TUJUAN LATIHAN -
Terjemahkan kalimat "Setiap wilayah di Indonesia memiliki kekayaan sumber daya alam yang berbeda-beda." dari teks tentang minuman tradisional ke dalam bahasa Inggris.

KUTIPAN YANG DIBERIKAN -
☆ ☆ ☆ ☆ ☆

Indonesia merupakan sebuah negara tropis dengan kekayaan alam yang tak ternilai jumlahnya. Setiap wilayah di Indonesia memiliki kekayaan sumber daya alam yang berbeda-beda. Hal tersebut menjadikan tiap wilayah di Indonesia memiliki ciri khasnya masing-masing. Kekayaan sumber daya alam yang dimiliki tiap wilayah Indonesia diolah dan dimanfaatkan oleh masyarakatnya menjadi sesuatu yang mencerminkan kebudayaan mereka. Cerminan budaya tersebut dapat kita temukan dalam sebuah hidangan berupa minuman tradisional.
Nilai dari sebuah minuman tradisional bukan hanya sekedar berfungsi sebagai pelepas dahaga saja, melainkan lebih dari itu. Kita dapat menemukan keunikan dari suatu daerah dari aroma dan cita rasa yang dihasilkan minuman tradisional dari suatu daerah tertentu. Sebagai contoh, kita dapat merasakannya dalam segelas tuak khas masyarakat Tapanuli, Sumatra Utara.

☆ ☆ ☆ ☆ ☆

ENTRI YANG DIEKSTRAK -

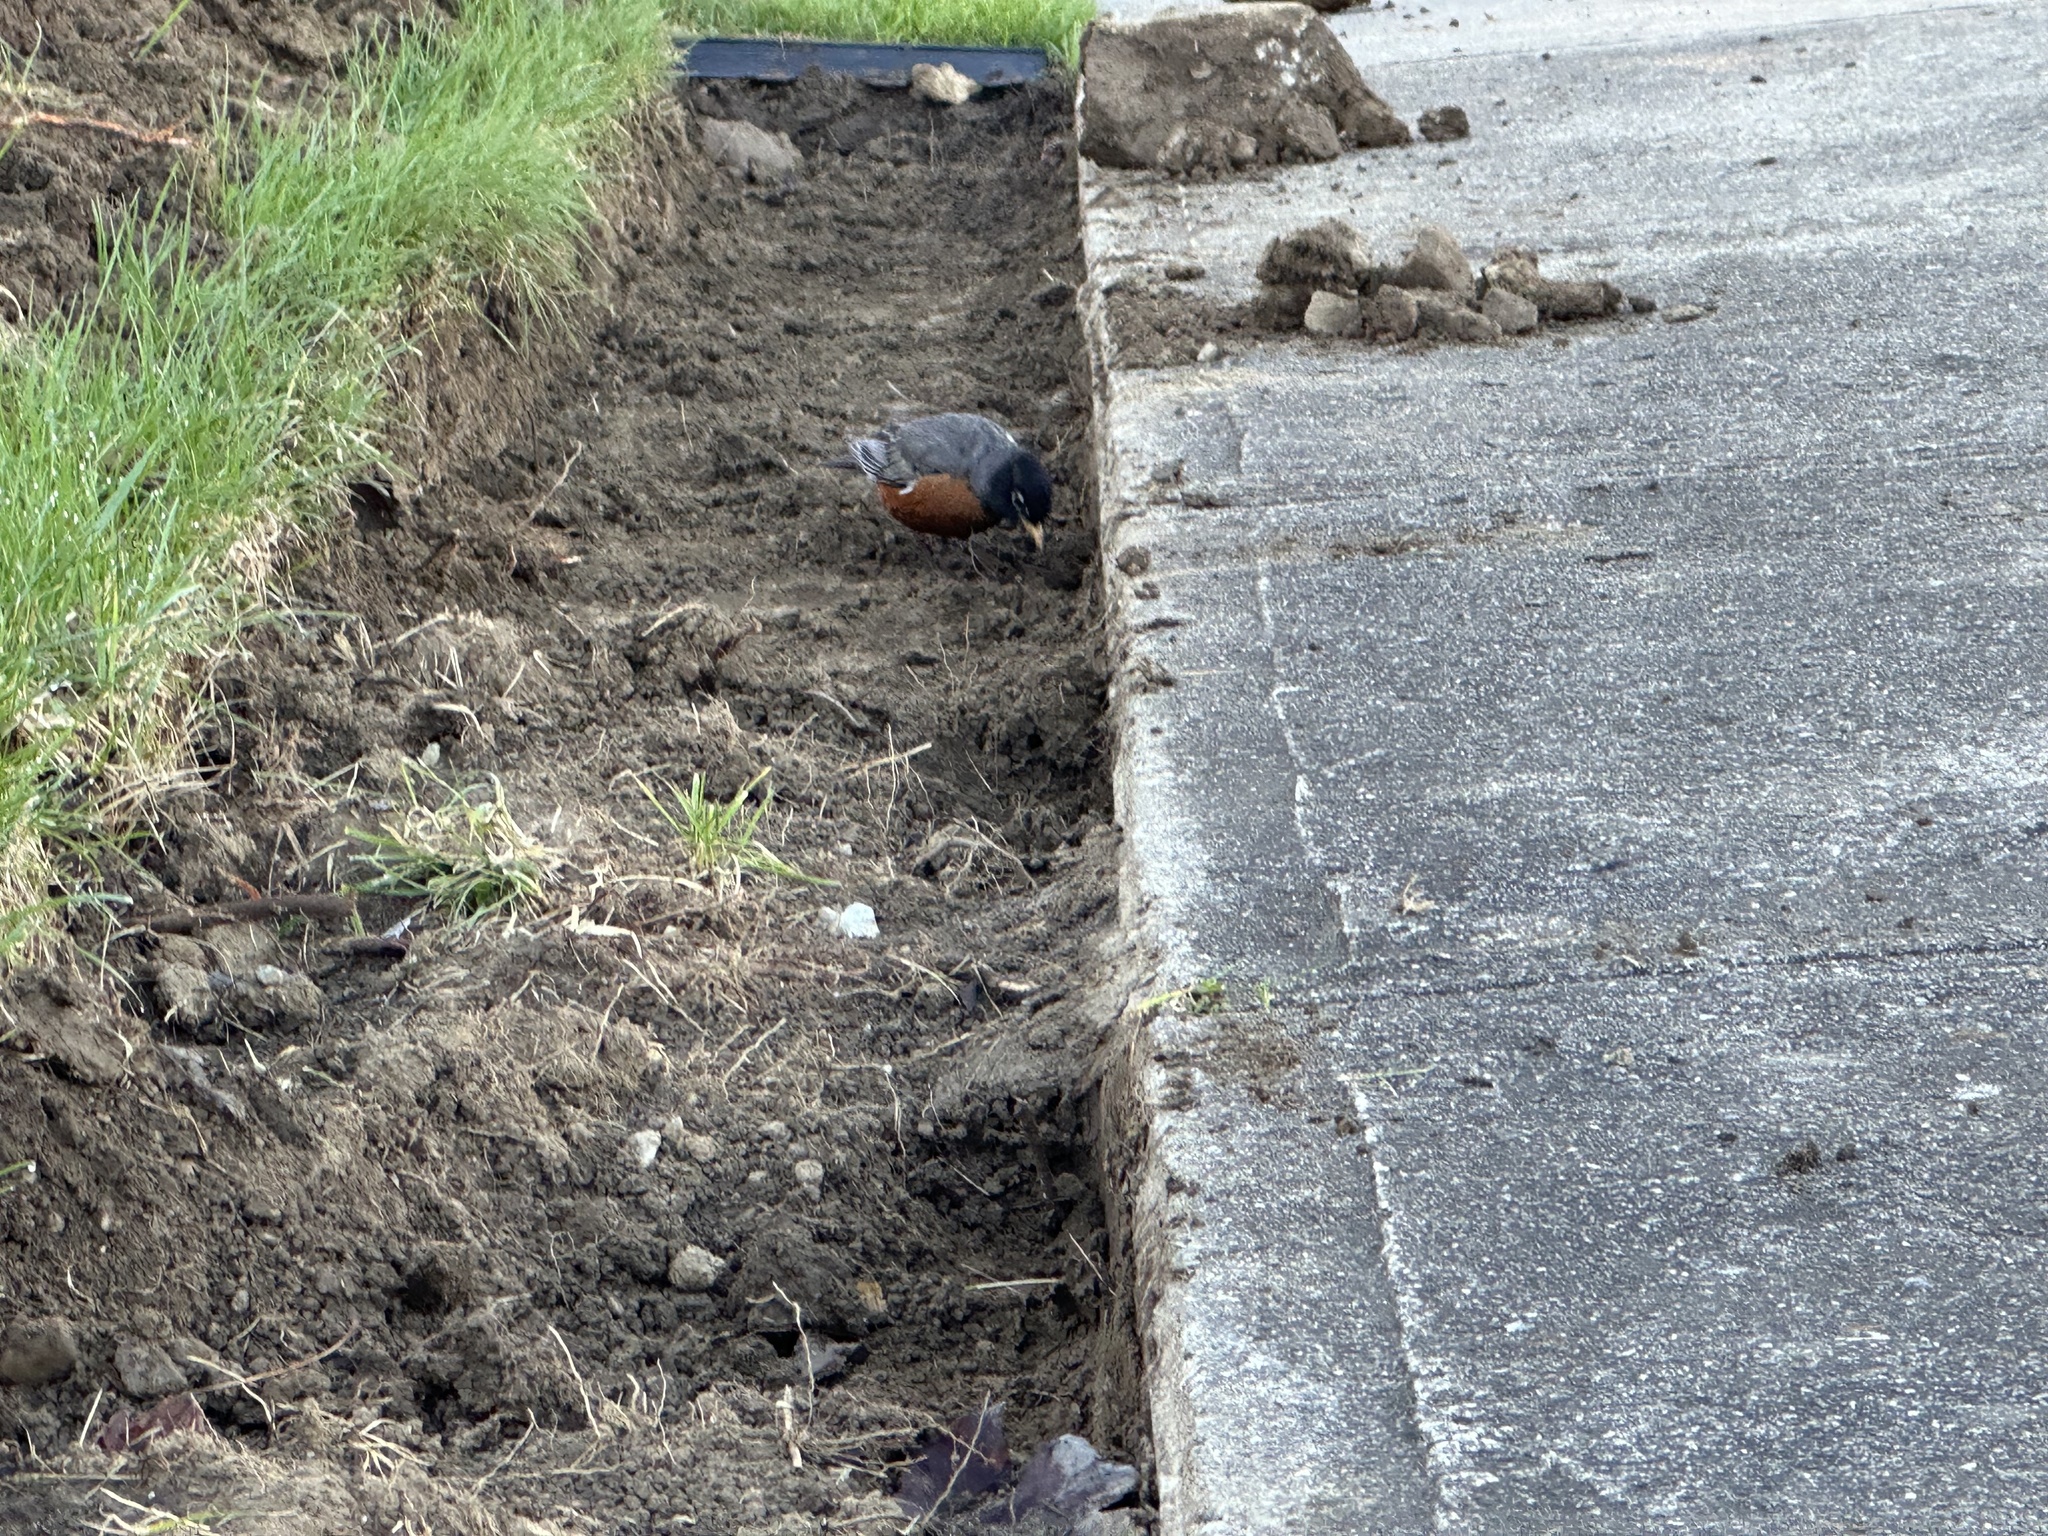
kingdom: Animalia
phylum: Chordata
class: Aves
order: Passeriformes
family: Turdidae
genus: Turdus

☆ ☆ ☆ ☆ ☆

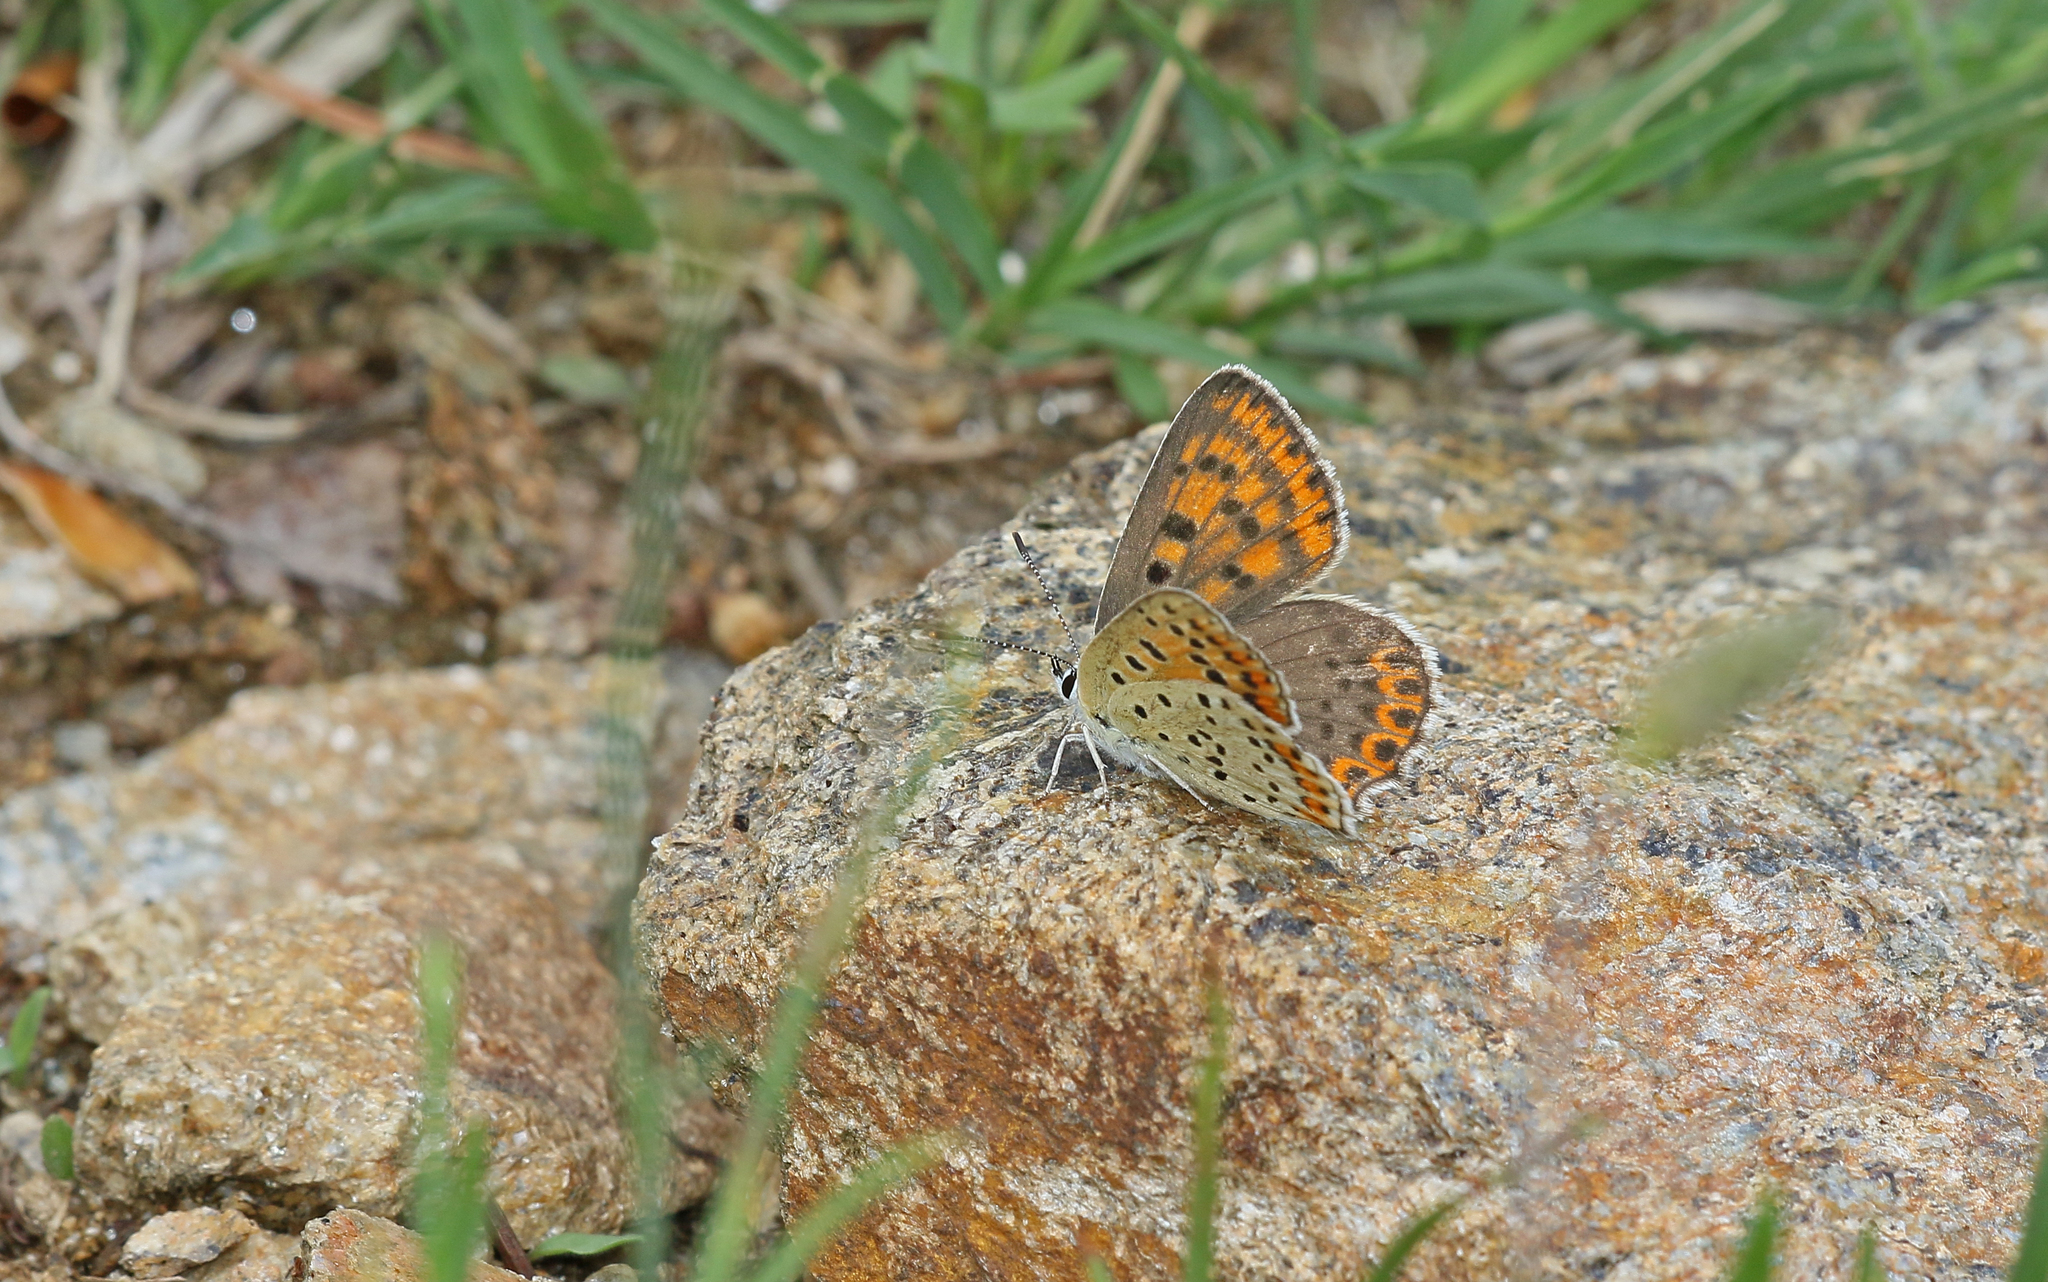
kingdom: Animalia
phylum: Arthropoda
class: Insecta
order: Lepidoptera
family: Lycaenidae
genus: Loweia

☆ ☆ ☆ ☆ ☆

JAWABAN LATIHAN -
Each region of Indonesia has a different wealth of natural resources.